■ Tugas Anda:
1/ Terjemahkan ke dalam bahasa Inggris kalimat berikut dari teks tentang rencana pembangunan nasional: "Sasaran pembangunan jangka panjang tersebut dituangkan ke dalam rencana pembangunan lima tahunan yang disebut Rencana Pembangunan Jangka Menengah Nasional (RPJMN)."
2/ Tuliskan lanjutan teks tentang rencana pembangunan nasional, dimulai setelah kalimat terakhirnya.

I.
PENDAHULUAN
1. Dalam Undang-Undang Nomor 17
Tahun 2007, telah ditetapkan Rencana Pembangunan Jangka Panjang Nasional (RPJPN
2005—2025) sebagai kerangka pencapaian sasaran pembangunan hingga akhir tahun
2025. Sasaran umum tujuan pembangunan nasional Indonesia adalah untuk
mewujudkan masyarakat adil dan makmur yang merata secara material dan spiritual
berdasarkan Pancasila di dalam negara kesatuan Republik Indonesia yang merdeka,
bersatu, dan berkedaulan rakyat dalam suasana perikehidupan bangsa yang aman,
tenteram, tertib, dan damai.
2. Sasaran pembangunan jangka
panjang tersebut dituangkan ke dalam rencana pembangunan lima tahunan yang
disebut Rencana Pembangunan Jangka Menengah Nasional (RPJMN). Berkaitan dengan
RPJPN dan RPJMN, setiap daerah, baik provinsi maupun kabupaten/kota, mempunyai
sasaran pembangunan daerah yang dituangkan ke dalam Rencana Pembangunan Jangka
Panjang Daerah (RPJPD) dan Rencana Pembangunan Jangka Menengah Daerah. Lembaga
legislatif, baik DPR RI, DPD RI, maupun DPRD memiliki peran sentral dalam
penetapan sasaran kebijakan pembangunan jangka panjang tersebut.
3. RPJMN 2010—2014 telah
menetapkan sasaran-sasaran indikatif berupa sasaran pertumbuhan ekonomi,
tingkat pengangguran dan angka kemiskinan, baik di tingkat nasional maupun di tingkat
daerah. Tahun 2014 merupakan tahun terakhir RPJMN 2010—2014 yang memberi
kesempatan bagi usaha pencapaian sasaran pembangunan selama 5 tahun dalam RPJMN
2010—2014.

■ Data Tersedia:
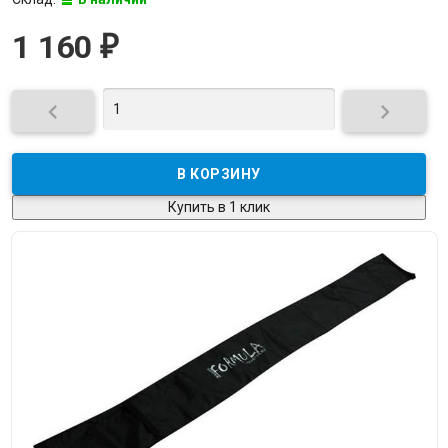
1 160
₽


Купить в 1 клик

■ Jawaban Tugas:
1/ These long-term development targets are set out in five-year development plans called the National Medium-Term Development Plan (RPJMN).

2/
4. Seluruh asumsi yang mendasari
penyusunan kerangka ekonomi makro dan pokok-pokok kebijakan fiskal tahun 2014
harus ditetapkan secara terukur dan realistik terutama dalam meningkatkan
kesejahteraan masyarakat dan keadilan sosial, serta memacu percepatan pembangunan
daerah sesuai dengan sasaran RPJMN
2010—2014.
5. Gejolak ekonomi global masih
mewarnai perekonomian nasional. Oleh karena itu, penyusunan kerangka ekonomi
makro dan pokok-pokok kebijakan fiskal tahun 2014 harus dapat memberi landasan
kekuatan untuk mengatasi dampak negatif dari gejolak ekonomi global
tersebut.
6. Salah satu harapan pembangunan
otonomi daerah dan desentralisasi adalah pelayanan publik yang maju untuk
memperkuat kemampuan daerah dan masyarakat menghadapi tantangan perubahan.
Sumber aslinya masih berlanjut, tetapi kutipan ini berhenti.